Look at your last month’s worth of Facebook, Twitter and blog posts.
How many were about your organization’s events and happenings and how many shared stories of how you’re making the world better?
Did you post articles from others that are related to your issue area or is everything about and from your own organization?
Are there many asking your supporters and community for their opinions and thoughts on your organization’s direction or mission?
I recently scanned a ton of nonprofit social properties (Facebook, Twitter and blog posts) for examples to use during a workshop. I wanted stories of the organization’s work and was really surprised when I had a hard time finding many. Instead I found a preponderance of event related postings and others that felt more like press releases put on social media. Allyson Kapin from frogloop noted the same phenomenon in her excellent post Tips to Humanize Your Social Media:
And it got me thinking how so many organizations fighting for the environment, women’s rights, religious freedom in other countries, (insert your cause here), continue to use social media as a tool to just broadcast their blog posts, press releases, or action alerts. How uninspiring for a sector filled with passionate people who are trying to change the world and make it a better place to live.
Allyson Kapin
Tips to Humanize Your Social Media
Now I’m not judging organizations for doing this. Heck, that might be their social media strategy. Mostly its a good reminder of just how new we are in evolving our communications to social media and how we all still have to transition to this medium in order to use it to its full potential.
Here’s how I see the evolution:
So how can your organization move from that middle spot, where so many are now, towards the next step in being social?
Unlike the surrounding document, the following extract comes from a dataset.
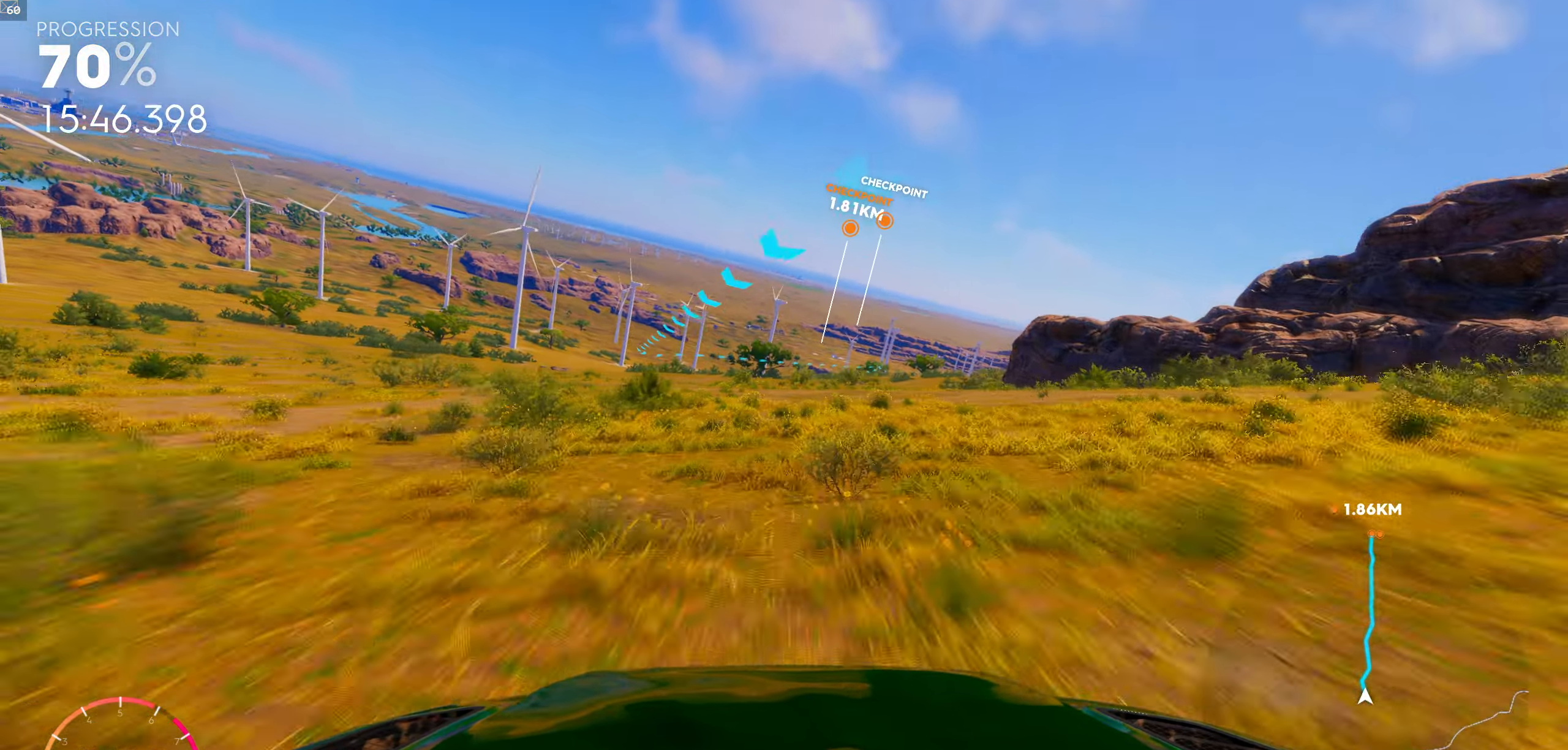
{"buttons": [], "left_stick": "center", "right_stick": "center", "events": [[400, "left_stick", "right"], [484, "left_stick", "center"]]}
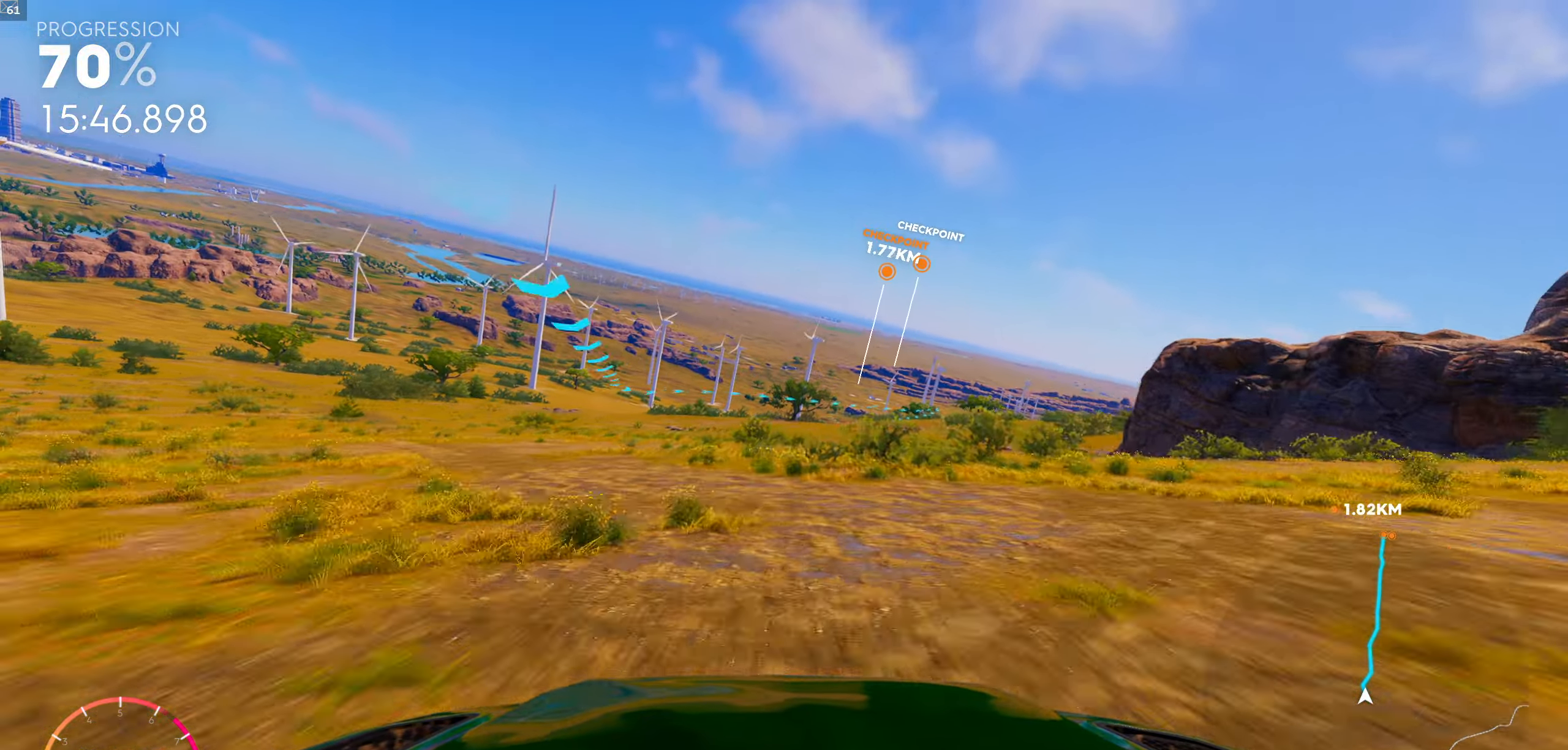
{"buttons": ["R1"], "left_stick": "center", "right_stick": "center", "events": [[200, "left_stick", "right"], [317, "R1", "down"], [317, "left_stick", "center"]]}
Here’s some ideas:
1. Get uncomfortable – If what you’re doing on social media doesn’t feel a little risky then chances are it falls in that press release area. Try writing and sharing a blog post that covers something only your board of directors is discussing or impose a week long moratorium on Facebook postings that of anything except sincere questions to your community.
2. Listen more - Look at the time you spend on social media and make a 2 week commitment to spending half of it listening. Fire up that old RSS feed & search away on Twitter & Google+. Notice how others are talking about your issues & their own. Are there styles that you could emulate? Conversations that your supporters are having that you aren’t a part of? Take the time to learn from others or ‘steal with your eyes’ as my pal Jessica Dally’s grandma calls it.
3. Ask yourselves what’s possible now - You don’t have to be a digital native organization, that is one that was founded in the last 5 years, to start using social media to its full potential. Many established organizations are revamping their work to these tools. However you do need to take the time to ponder what is possible now with these tools that wasn’t before. If your organization was founded today, how would you work differently? What would you do if you realized you could get people’s support, not just financially, regardless of where they live? Ask your co-workers to share their wildest dreams for your programs and then ask yourselves if you might be able to do this now.
Above all please remember that we’re all evolving in using these tools. No one has it all figured out, at least not for more than 15 minutes. Judging yourself won’t move you forward. But recognizing that there’s more optimal ways to use social media just might.